CAGLIARI. Il Cagliari, un valore identitario forte, come altri cari a Beppe Dettori, 56 anni, cantante, chitarrista e voce dei Tazenda per sei anni, che della sardità fa una bandiera, un manifesto del suo lavoro, da portare sempre nel cuore e da esprimere attraverso il suo essere artista con la musica e le parole. Lui, stintinese di nascita, sassarese d’adozione, ha il cuore rossoblù Cagliari. «Colpa, anzi merito di mio padre – sottolinea lui con tanto orgoglio –. Lui era pazzo di Gigi Riva e del Cagliari dello scudetto. Mi parlava sempre delle meraviglie di questa squadra e così a 5/6 anni ho iniziato a tifare per i rossoblù e si sa, l’imprinting è decisivo: una volta scelta, la squadra del cuore non si può cambiare mai».

Ma questa stagione per la sua squadra è finita male e Beppe non riesce a capacitarsi, sopratutto dell’assurdo epilogo di un campionato vissuto sempre con poche gioie e molte amarezze. «La partita di Venezia? L’ultimo capitolo di una stagione terribile – racconta lui –. Ho visto in televisione la partita. E ho avuto dei brutti presentimenti per tutti i novanta minuti. Ho visto le inquadrature, i primi piani che rivelavano che negli occhi dei giocatori del Cagliari non c’era la furia, la grinta, il cuore per poter vincere e salvarsi. Cambiavo canale ogni tanto, quando la tensione aveva il sopravvento e perché la sofferenza era tanta. Ma poi, quasi subito, tornavo a guardare la partita, sperando che il risultato finalmente cambiasse a nostro favore e ci consentisse di restare in serie A. Una speranza che purtroppo si è rivelata vana. Sofferenza sino alla fine, poi il triplice fischio e addio sogni».

Le ragioni che hanno portato a questa incredibile retrocessione? «Beh, direi che ci sono stati diversi fattori – spiega Beppe Dettori –, a cominciare da alcuni errori del presidente Giulini e dall’allenatore. Evidentemente Walter Mazzarri non ha saputo entrare in sintonia con i giocatori. Non ha saputo formare una famiglia, un gruppo, quello che spesso risulta l’arma in più.
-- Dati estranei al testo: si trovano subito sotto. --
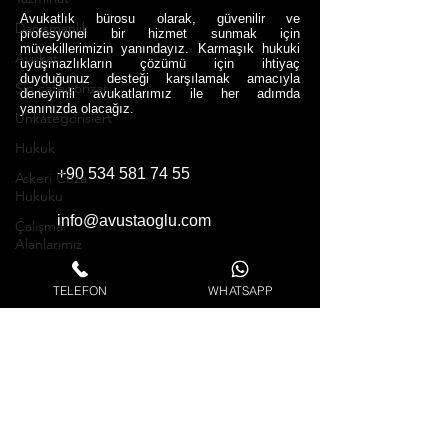
Avukatlık bürosu olarak, güvenilir ve
Danışmanlık
profesyonel bir hizmet sunmak için
müvekillerimizin yanındayız. Karmaşık hukuki
Avukat
uyuşmazlıkların çözümü için ihtiyaç
duyduğunuz desteği karşılamak amacıyla
Sin categorizar
deneyimli avukatlarımız ile her adımda
yanınızda olacağız.
Unkategorisiert
Hukuk
+90 534 581 74 55
Askeri Ceza
Hukuku
info@avustaoglu.com
Çalışma
Alanlarımız
Aile Hukuku
TELEFON
WHATSAPP
Enerji Maden
Hukuku
Hesaplama
Programları
Ceza Hukuku
Gayrimenkul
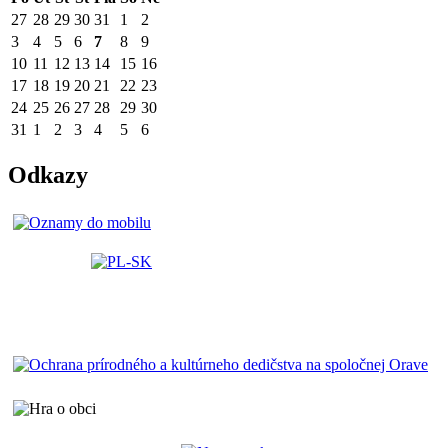
27
28
29
30
31
1
2
3
4
5
6
7
8
9
10
11
12
13
14
15
16
17
18
19
20
21
22
23
24
25
26
27
28
29
30
31
1
2
3
4
5
6
Odkazy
Come ha saputo fare, per fare un esempio clamoroso di questa stagione, Pioli con il Milan: il segreto dello scudetto rossonero è stato principalmente l’aver saputo lavorare con grande sintonia verso l’obbiettivo tricolore».

E ora? Il futuro del Cagliari non sembra certo affatto semplice, la serie B è un torneo terribile, difficile che punisce chi non sa adattarsi. Oltretutto al via ci sono squadre blasonate e pronte a tutto per riprendersi un posto al sole. «Sicuramente occorrerà cambiare molto nella rosa – sottolinea l’ex Tazenda –, e salutare giocatori che hanno dato tanto alla squadra e che non finiremo mai di ringraziare, ma che hanno fatto il loro tempo. Penso a Leonardo Pavoletti, a Luca Ceppitelli e anche a Joao Pedro. E poi mettere nel gruppo un po’ di giocatori sardi, e altri di categoria, infine molti giovani per preparare il futuro che mi auguro ritorni a tingersi di rosa».
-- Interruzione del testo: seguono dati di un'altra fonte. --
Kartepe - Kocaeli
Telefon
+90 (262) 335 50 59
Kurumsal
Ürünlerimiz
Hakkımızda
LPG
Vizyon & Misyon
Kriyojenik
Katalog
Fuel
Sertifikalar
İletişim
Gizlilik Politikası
Detto questo Dettori, aggiunge: »«C’è qualcosa che occorrerà inserire nel motore della squadra, e che può fare la differenza – dice –. I giocatori si equivalgono e spesso quello che conta è tirar fuori la grinta, la voglia di vincere. Mi auguro che il Cagliari ritrovi l’animo del lottatore che non si arrende mai. Ecco, un po’ come erano i guerrieri Shardana, temuti perché capaci di combattere sino in fondo, con la cattiveria e la voglia incrollabile di vincere, perché l Cagliari ha un valore per noi sardi che vale al di là della semplice squadra di calcio».
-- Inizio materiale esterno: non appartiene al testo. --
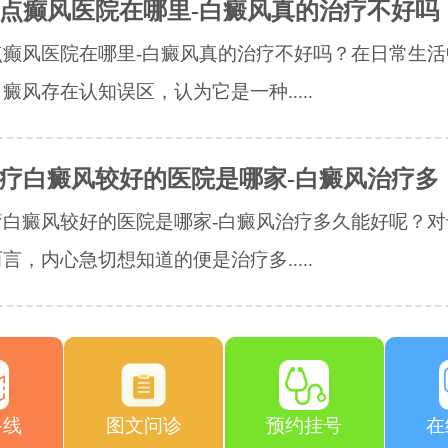
点癫风医院在哪里-白癜风真的治疗不好吗
点癫风医院在哪里-白癜风真的治疗不好吗？在日常生活
癜风存在认知误区，认为它是一种.....
疗白癜风较好的医院是哪家-白癜风治疗多
疗白癜风较好的医院是哪家-白癜风治疗多久能好呢？对
言，内心急切想知道的便是治疗多.....
路线
图文问诊
预约挂号
在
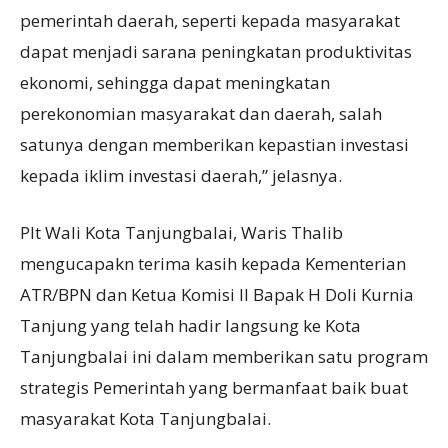
pemerintah daerah, seperti kepada masyarakat
dapat menjadi sarana peningkatan produktivitas
ekonomi, sehingga dapat meningkatan
perekonomian masyarakat dan daerah, salah
satunya dengan memberikan kepastian investasi
kepada iklim investasi daerah,” jelasnya.
Plt Wali Kota Tanjungbalai, Waris Thalib
mengucapakn terima kasih kepada Kementerian
ATR/BPN dan Ketua Komisi II Bapak H Doli Kurnia
Tanjung yang telah hadir langsung ke Kota
Tanjungbalai ini dalam memberikan satu program
strategis Pemerintah yang bermanfaat baik buat
masyarakat Kota Tanjungbalai.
«Lo spirito sardo ci deve sempre contraddistinguere, quella spinta alla rivalsa che fa parte del nostro Dna – conclude Beppe Dettori –. Spero che ritorni dopo quest’annata terribile che è stata sempre sotto un alone di negatività. Il Cagliari, come la Dinamo, come la musica di Tazenda, i nostri scrittori, la nostra cultura, la nostra storia hanno un valore profondo per noi sardi perché ci rappresentano. E dunque, tornando al Cagliari, il suo posto deve essere assolutamente in serie A».